= Las Milpas, Pharr, Texas =

American colonia in Pharr, Texas

Las Milpas (Spanish: "the milpas (cornfields)") is a colonia in the City of Pharr, in central Hidalgo County, Texas in the Rio Grande Valley. It was previously an unincorporated area. Las Milpas is located off of U.S. Highway 281, 5 mi south of the city center of Pharr, and between McAllen and the United States-Mexico border.

==History==
Las Milpas, like many colonias, was established in the 1960s. In 1962 it had multiple dwellings, platted streets, and a church. By 1976 the community had 77 dwellings and about 424 residents.

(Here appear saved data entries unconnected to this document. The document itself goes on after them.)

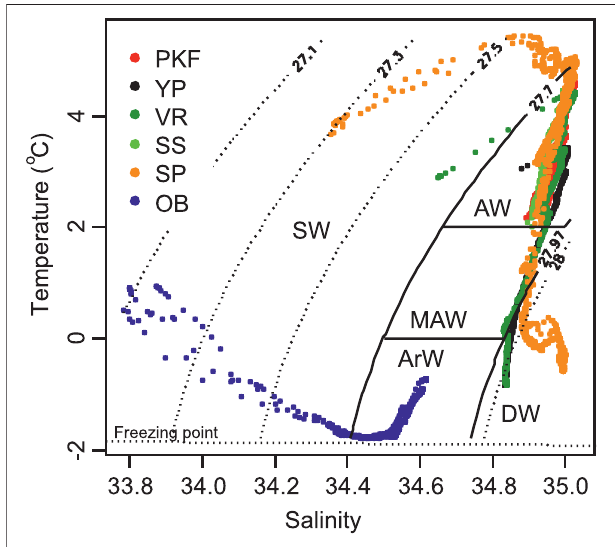
FIGURE 2 | Water mass de fi nitions on temperature vs. salinity diagram fromtheCTDpro fi les.27.70 – 27.97 kg/m 3 σ t isoclinesseparateSurfacewater (SW) and Deep Water (DW) and 0 – 2 ° C horizontal temperature lines separate Atlantic Water (AW) and Arctic Water (ArW) from Modi fi ed Atlantic Water (MAW). Colored data points indicate the sample data for each region listed in Table 1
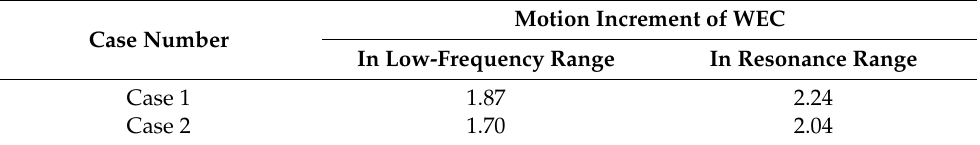
Figure 17. Motion RAOs of the WEC under different conditions. Table 4. Maximum motion increment of the WEC compared to the case of no breakwater. Motion Increment of WEC Case Number In Low-Frequency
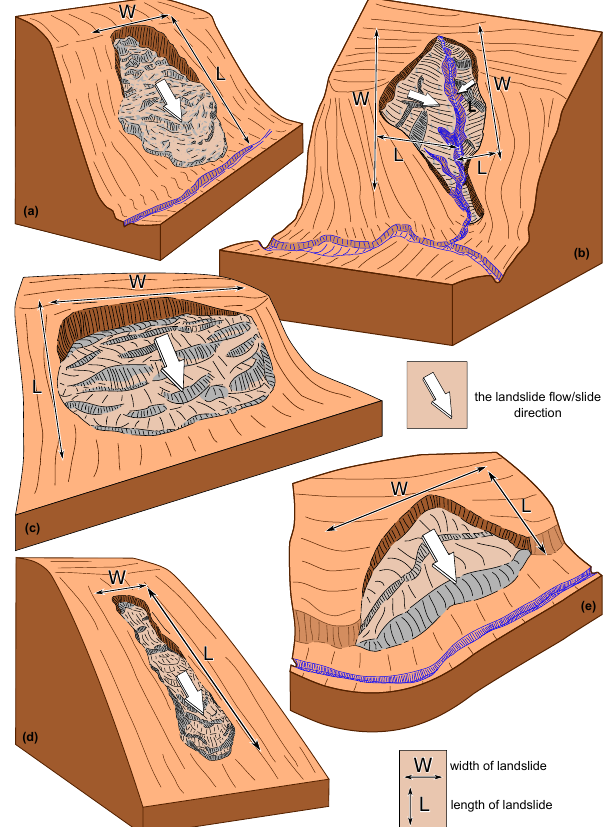
Figure 1. Schematic drawings of long and wide cases of landslides: (a) rotational slide – long type, (b) gully bank slides – wide type, (c) translational slide – wide type, (d) flow – long type and (e) river bank slide – wide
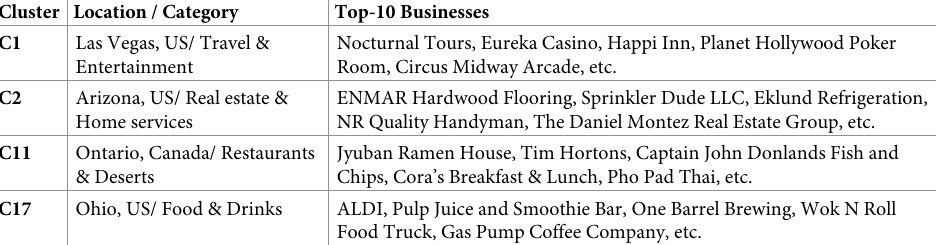
Table 5. Clustering results on business factor U (2) found by S 3 CMTF. We found dominant spatial and categorical characteristics from each cluster. Businesses in a same cluster tend to be in adjacent cities and are included in similar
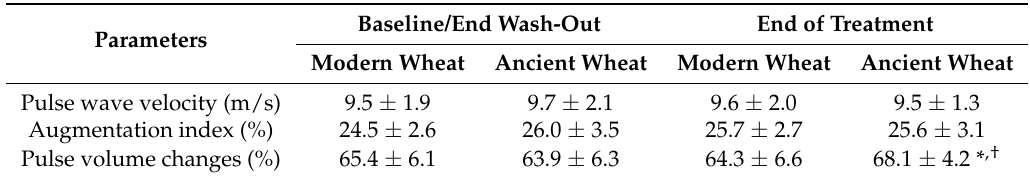
Table 7. Changes in endothelial function and arterial stiffness parameters from baseline/end washout to end of treatment, expressed as mean ± standard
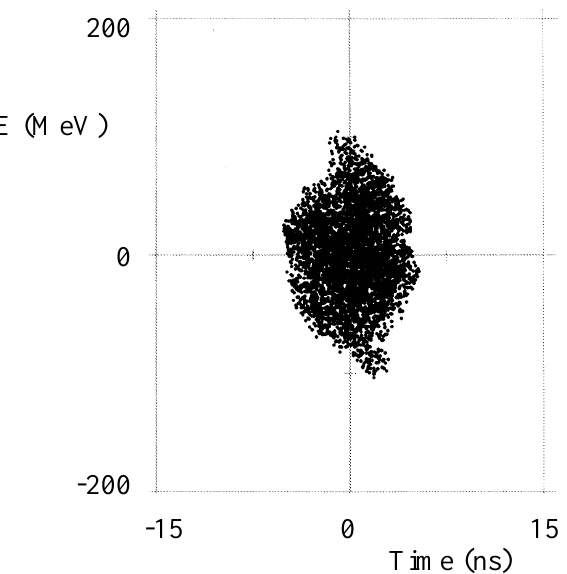
FIG. 11. The final phase space after d (cid:116) is moved close to the beam energy ( g (cid:173) (cid:56)(cid:46)(cid:52)(cid:48)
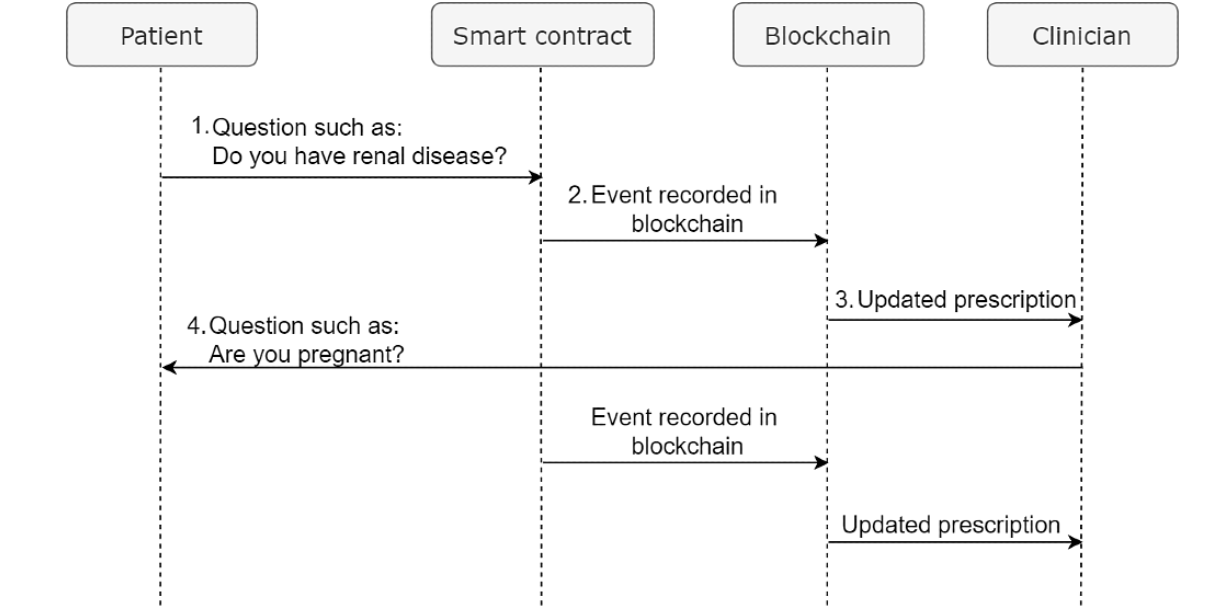
Figure 7. Workflow for involving a patient in the decision-making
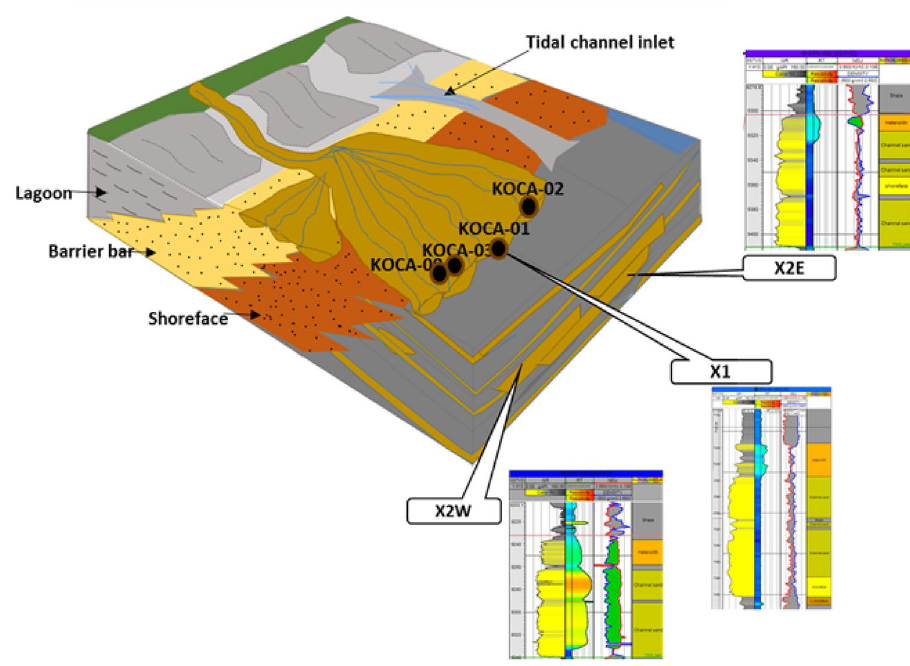
Fig. 12 Conceptual depositional model showing a channelized shoreface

In a period before 1987 the larger community had almost 5,000 residents. The community received media coverage that used it as an example of the lifestyles of residents in American colonias during the mid-to-late 1980s. In 1987 the City of Pharr annexed the community. Some residents of Las Milpas opposed the annexation. On December 19, 1987, the City of Pharr annexed the final 634 acre of Las Milpas.

In 1990 Las Milpas and Hidalgo Park, another colonia, had a combined population of 4,178. By 1995 the community had 12,000 residents. Chris Kelley of The Dallas Morning News wrote that year that Las Milpas "helps make the case that Pharr is the most distressed city in America."

Lynn Brezosky of the Associated Press wrote that Las Milpas and Pueblo de Palmas, around 1997, "were Calcutta on the Rio Grande, poverty-stricken places that became filthy, stinking, disease-ridden expanses awash in mud and sewage whenever it rained heavily." By 2007 the community grew to over 17,000 residents and many illegal immigrants in the community became U.S. citizens and began applying political pressure to the federal and state governments to get aid for the community. Brezosky wrote that Las Palmas's "transformation into a proud, largely well-tended community" was "an immigrant success story."

==Demographics==
It was part of the Las Milpas-Hidalgo Park CDP which first appeared in the 1980 United States census. It was annexed to the city of Pharr prior to the 1990 U.S. census.

As of 2016 the area poverty rate was 62.1% and 40% of the inhabitants did not receive a high school diploma.

==Education==
The Pharr-San Juan-Alamo Independent School District operates public schools. The South Pharr Elementary School was scheduled to open on September 3, 2007, after the start of the school year on August 27. In early 2013 it was renamed Carmen Anaya Elementary School after the co-founder of the Valley Interfaith organization. Persons zoned to Anaya are also zoned to Jaime Escalante Middle School and PJSA Southwest Early College High School.

Many children who reside in the Las Milpas area also attend schools in the Hidalgo Independent School District. J. C. Kelly Elementary School serves sections of Las Milpas in Hidalgo ISD. All residents of Hidalgo ISD are zoned to Ida Diaz Jr. High School and Hidalgo Early College High School.

Some children attend school in the Valley View Independent School District.

In addition, South Texas Independent School District operates magnet schools that serve the community.